Bárbara Rodrigues Silva, 26 anos, casada com o executivo de contas Fernando David Weydt, 25, sentiu o mundo desabar em outubro de 2016, quando recebeu o diagnóstico de esclerose múltipla. “Não tive um atendimento humanizado por parte do médico. Ele não me explicou nada a respeito dessa enfermidade. Foi um dia terrível na minha vida. Esse termo – esclerose – dói muito. Ele assusta mais do que a doença em si. No início, tive dificuldade de pronunciar esse nome e precisei fazer terapia para conseguir lidar com tudo isso”, revela Bárbara, que, após tomar ciência da patologia, tomou decisões radicais. “Larguei o emprego no qual eu era infeliz. Atualmente, faço um curso na área de coach e consultoria. Também estudo Ciência da Religião na UFJF”, ressalta.

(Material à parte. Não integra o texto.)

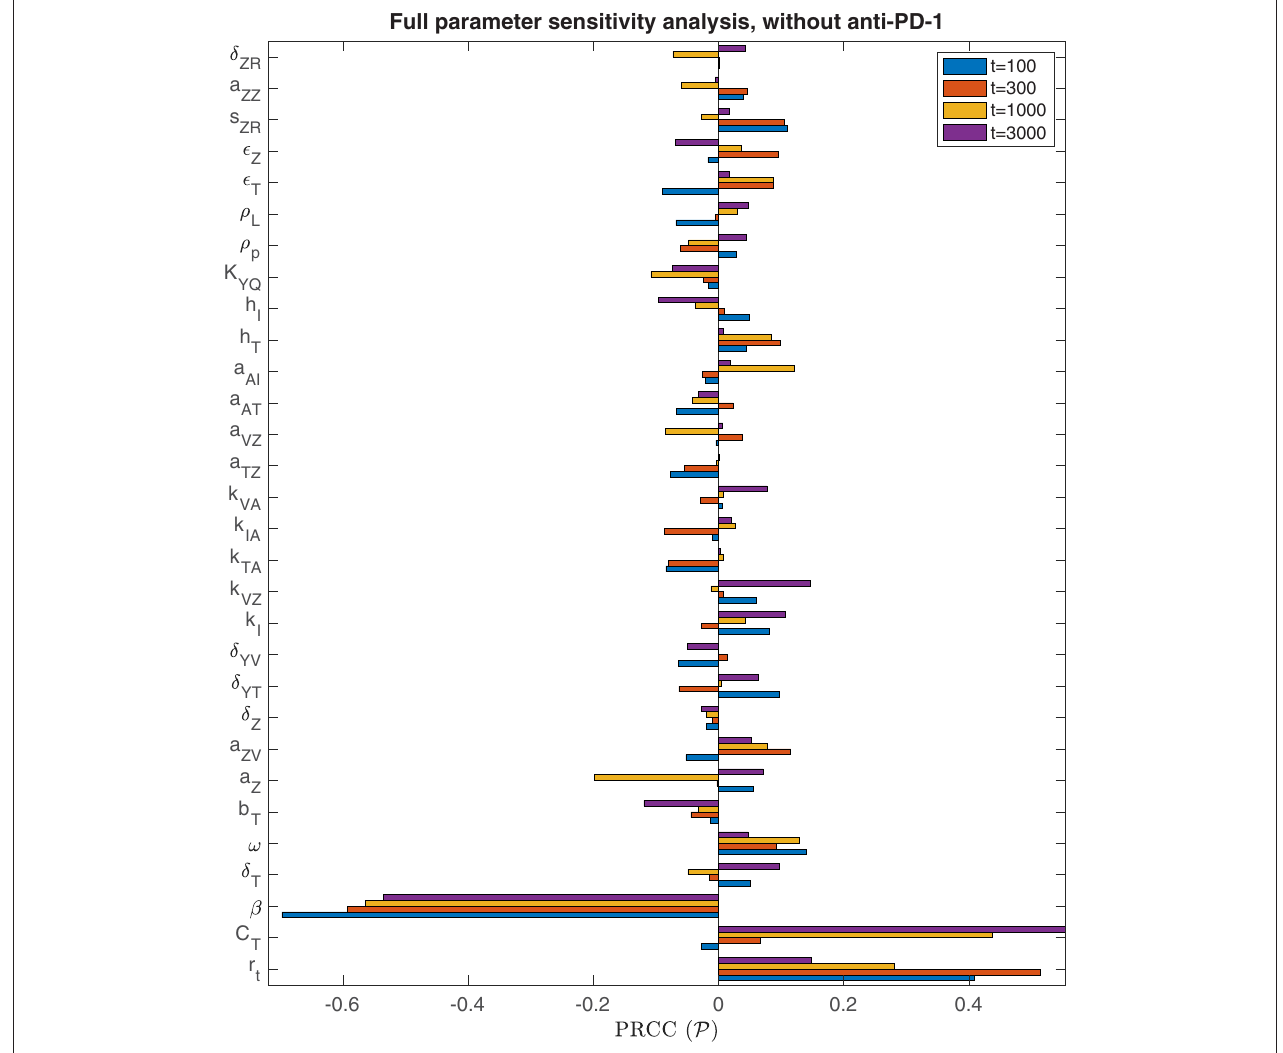
FIGURE 3 | Parameter sensitivity analysis without anti-PD-1. Bar plot of the partial rank correlation coefficient between each model parameter and the susceptible tumor population at the end of the simulation, shown for simulation end points at t = 100, t = 300, t = 1,000, and t = 3,000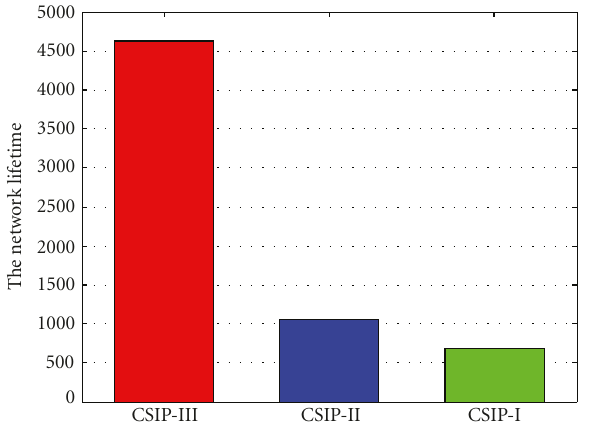
Figure 11: The network lifetime of di ff erent collaborative process- ing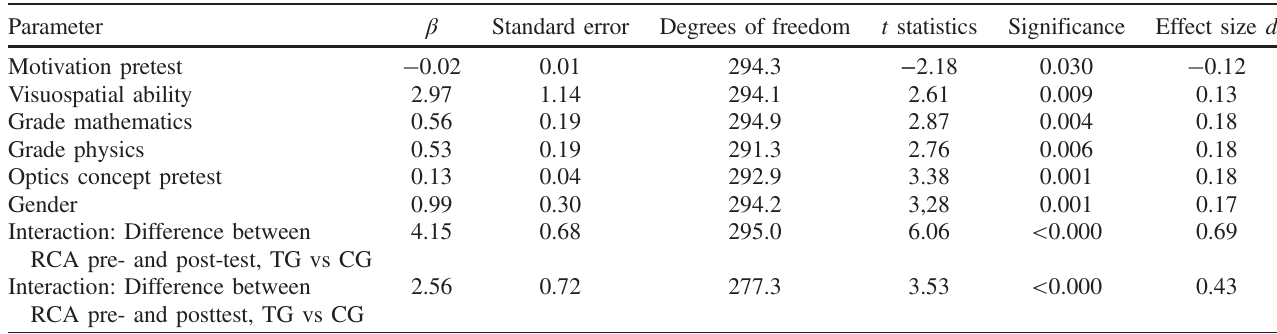
VI. Results of the multilevel analysis for the S- and DU-assessment items together: influence of variables on students ’ RCA (not shown: nonsignificant variables, viz. verbal and numeric intelligence, and German language grade). The full table of all items and separated tables for S and DU assessment items are shown in Appendix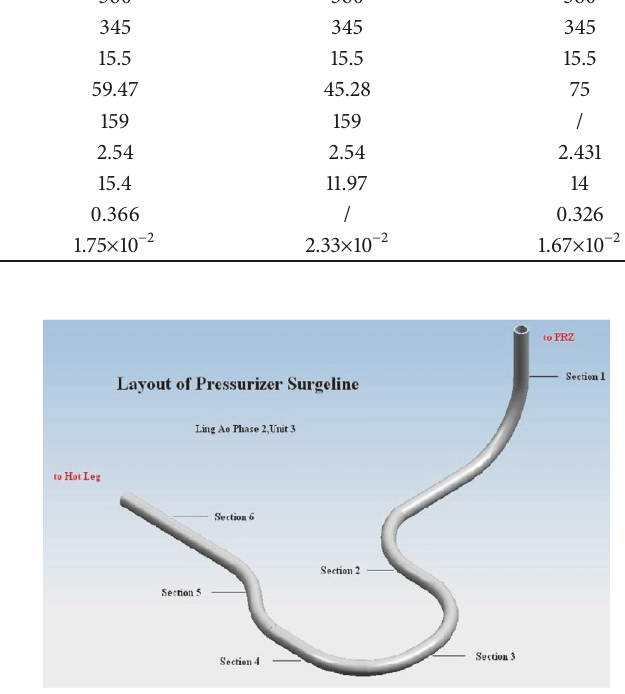
Figure 1: Surge line preinstallation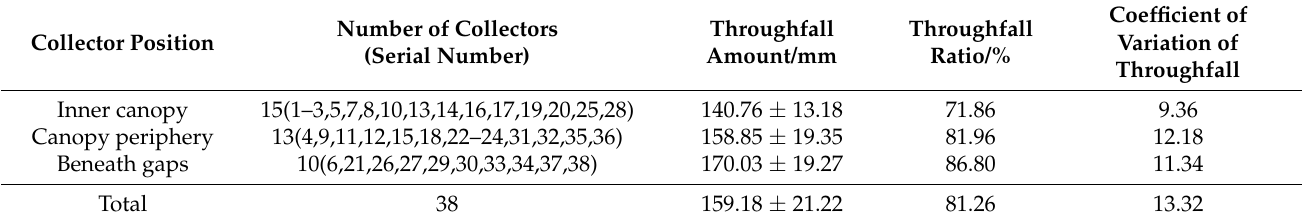
Table 3. Distribution of throughfall under the canopy of L. gmelinii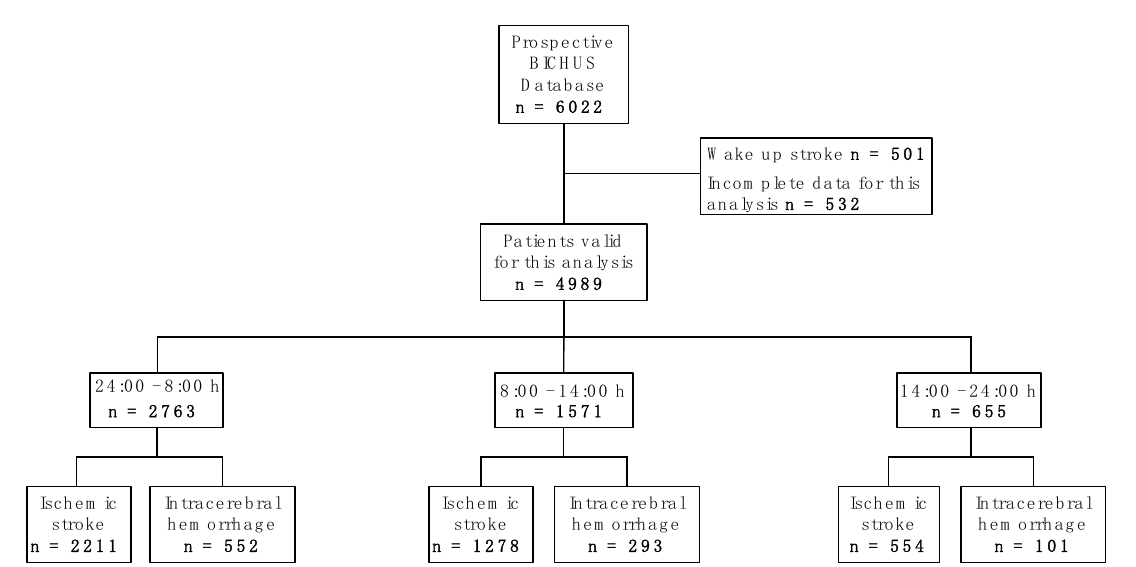
Figure 1. Flowchart of patient screening.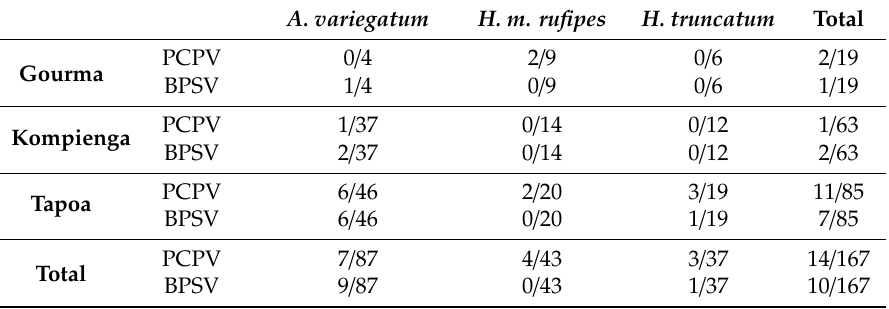
Table 3. Parapoxvirus detection in pools of ticks collected in each province of eastern Burkina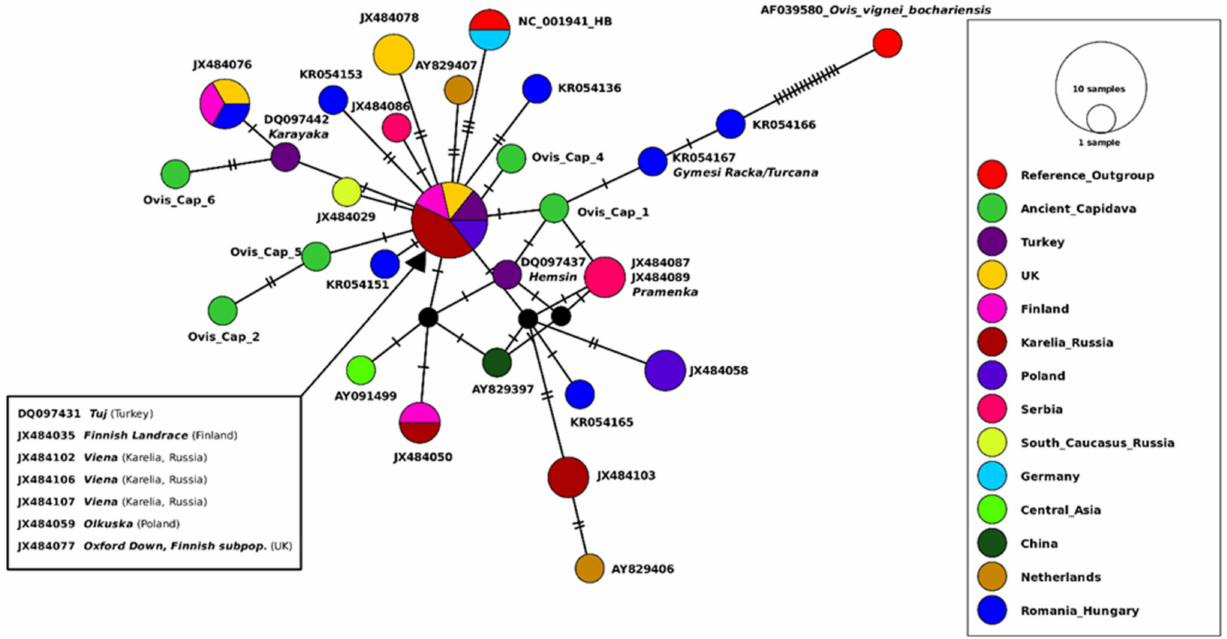
Figure 4. Median Joining Network illustrating the degree of haplotype similarity between the Capidava cohort and 37 sequences representing various modern breeds originating from different countries. The analysis was performed on a 474 bp region, nucleotide positions 16027 to 16500 (NC_001941). Node size is proportional to the number of sequences, as indicated in the figure legend. Cross lines represent the number of mutations. Branch length is not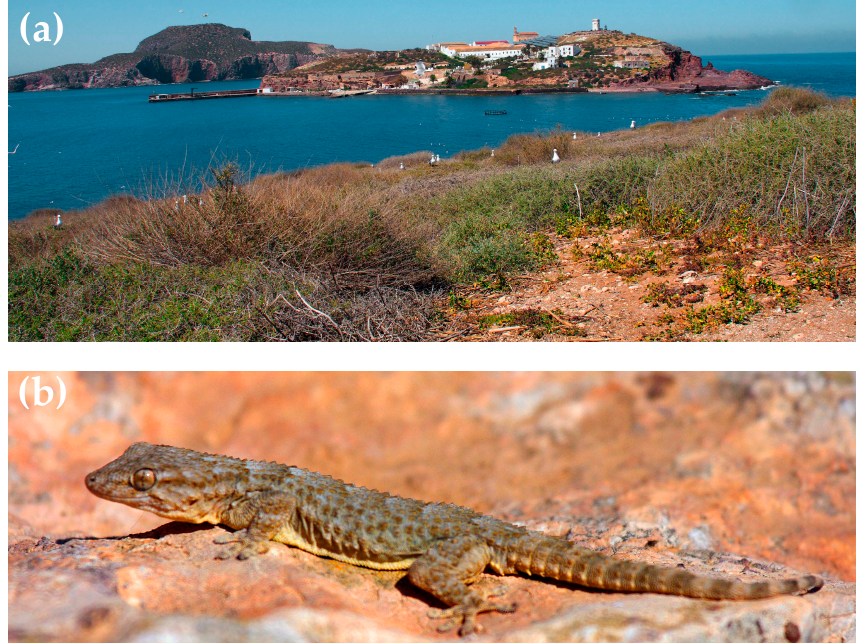
Figure 1. ( a ) Typical natural habitat at the Chafarinas Islands, with the uninhabited Rey Island in the foreground; the human-inhabited Isabel Island behind it in the middle, showing an apparently similar, but altered, seminatural habitat scattered between the buildings; and the Congreso Island in the background; ( b ) an adult T. mauritanica gecko on a rock in its natural habitat.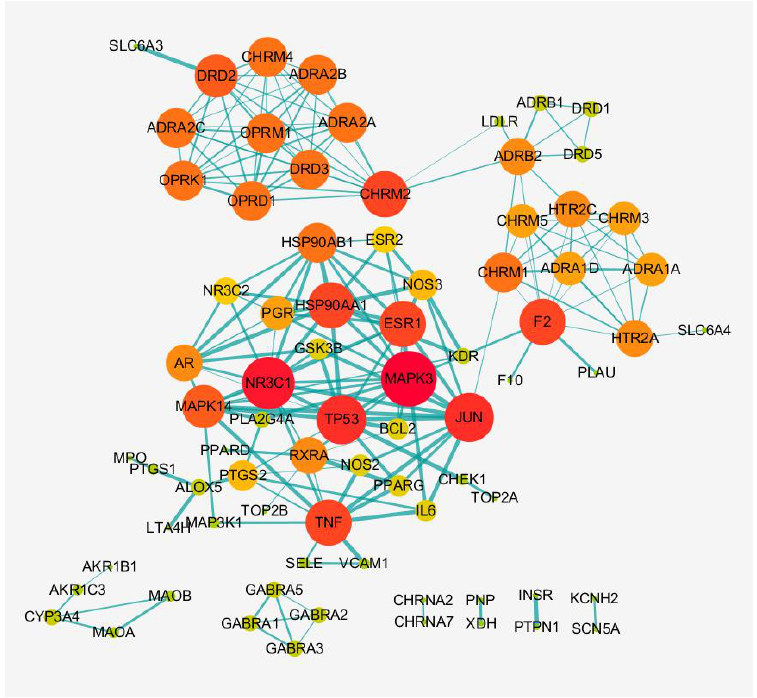
Figure 2. The protein–protein interaction (PPI) of 82 targets.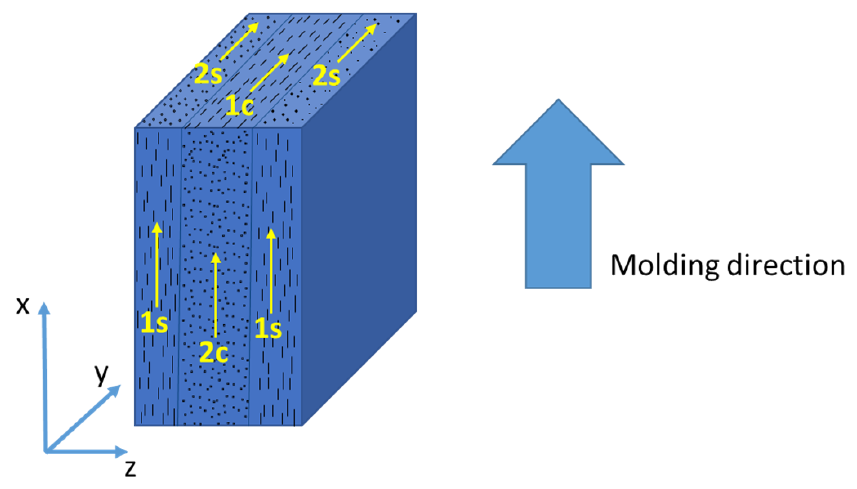
Figure 2. Global and local coordinate systems of injection molded plates: x—molding direction, y—transverse to molding direction, z—thickness direction, s—shell layer, c—core layer, 1—mean fiber direction, 2—transverse to mean fiber direction.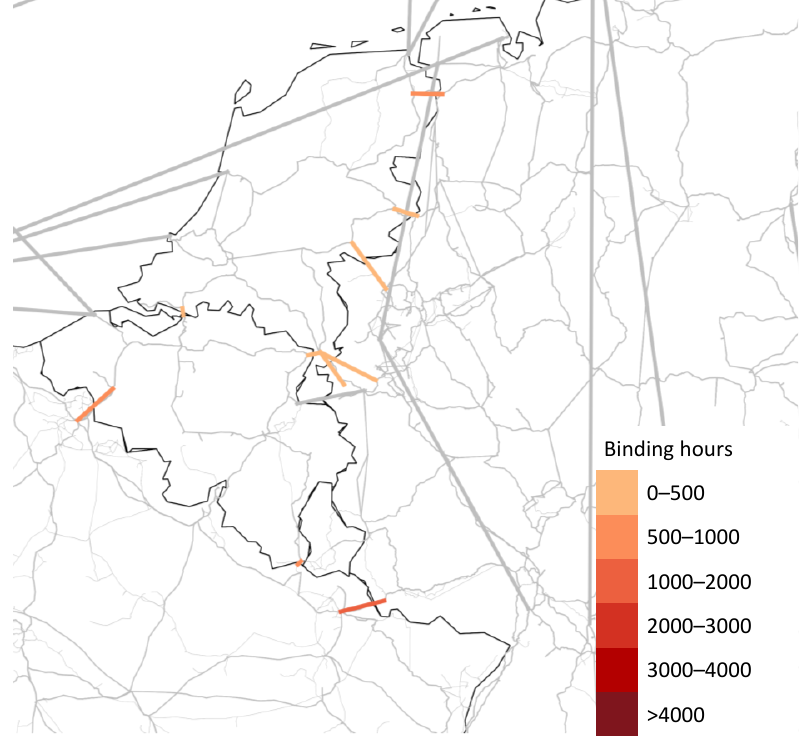
Figure 12. Binding CNEC in the FBMC simulation. These additional exchange restrictions are accompanied by a higher electricity price gap since a full utilization of the exchange capacity can only exist with a price gap in both cases. This is shown by the annual duration curve of the price gap in Figure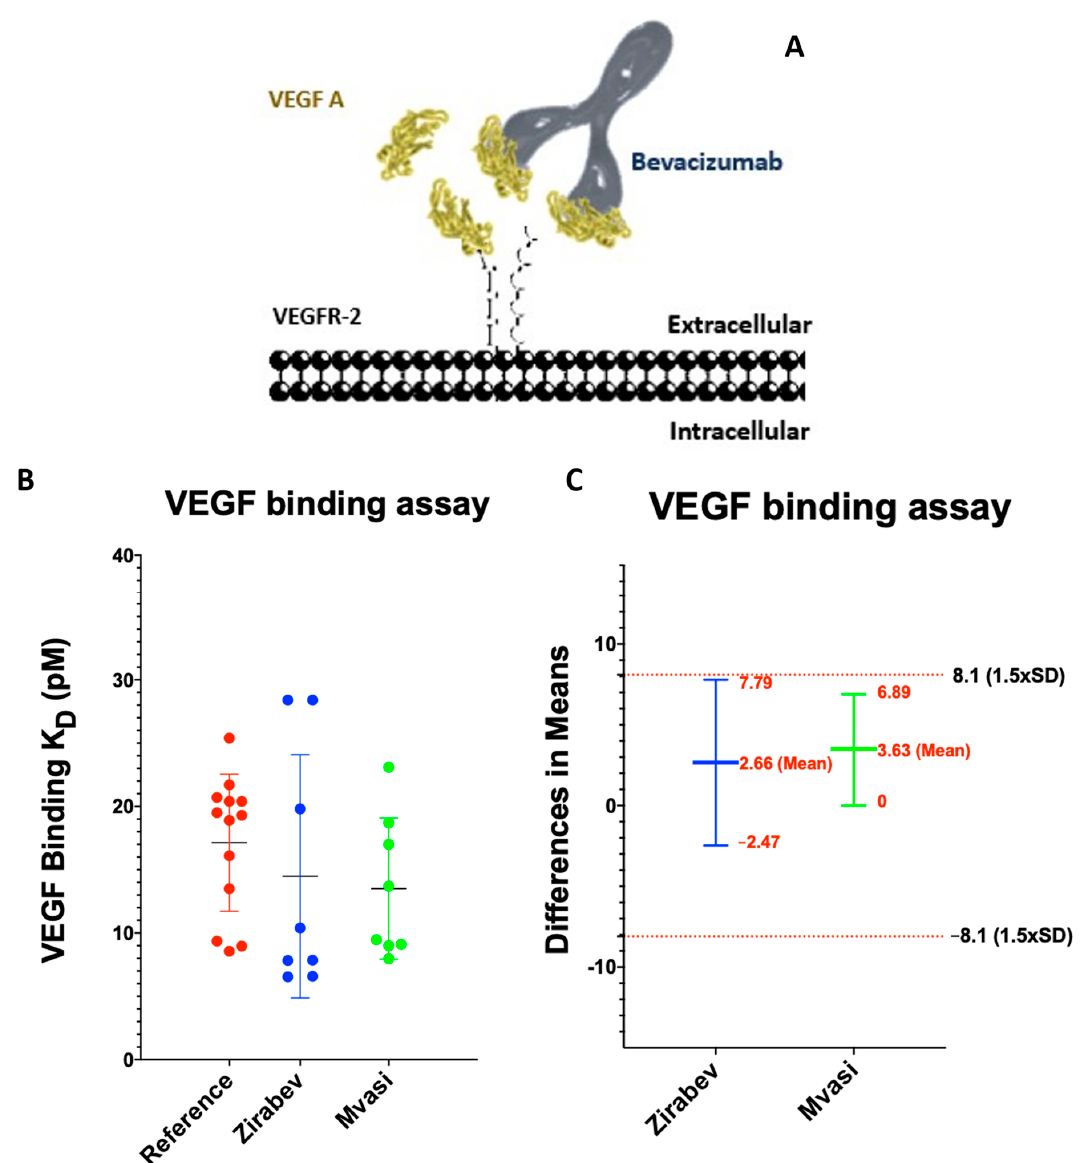
Figure 5. VEGF binding analysis of the samples ( A ) Specific interaction of bevacizumab-based monoclonal antibody drugs with free VEGF molecules in the extracellular region inhibits angiogenesis. ( B ) SPR results for VEGF binding. The data represented the mean of K D values obtained from at least 3 independent measurements. ( C ) Results of equivalency test. The Upper and lower limit was determined as mean ± 1.5 × SD.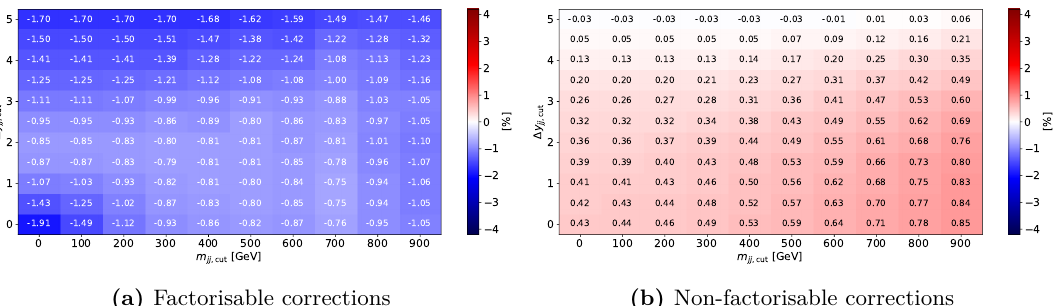
Figure 1. Replaces figure 2.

Sustentada pela autodeterminação em não se abater e pelo apoio incondicional de esposo Fernando, Bárbara deu voz para os seus pensamentos criando uma página no Facebook intitulada Esclerousada. “Uma coisa que vejo muitos portadores de EM falando é sobre a tal da ‘vida normal’. Afinal de contas… o que é ter a vida normal? Isso é tão subjetivo. O que é normal pra você? É aquilo que segue as regras, os padrões…?”, questiona em uma de suas publicações na página, que, inclusive, tempera, muitas vezes, as informações postadas com boas doses de humor.

Hoje Bárbara pronuncia sem medo o nome da patologia com a qual convive e entendeu, depois de muitos diálogos e pesquisas, que a vida só seria diferente, mas não impossível. A estudante faz uso de uma medicação injetável três vezes por semana chamada Rebif, usada para reduzir a quantidade e gravidade dos surtos. “O remédio abaixa meu sistema imunológico e aí o efeito colateral é como se eu estivesse gripada. O corpo fica ruim, dá um pouco de febre e a fadiga aumenta. Porém, isso não me impede de viver e ser feliz”, destaca.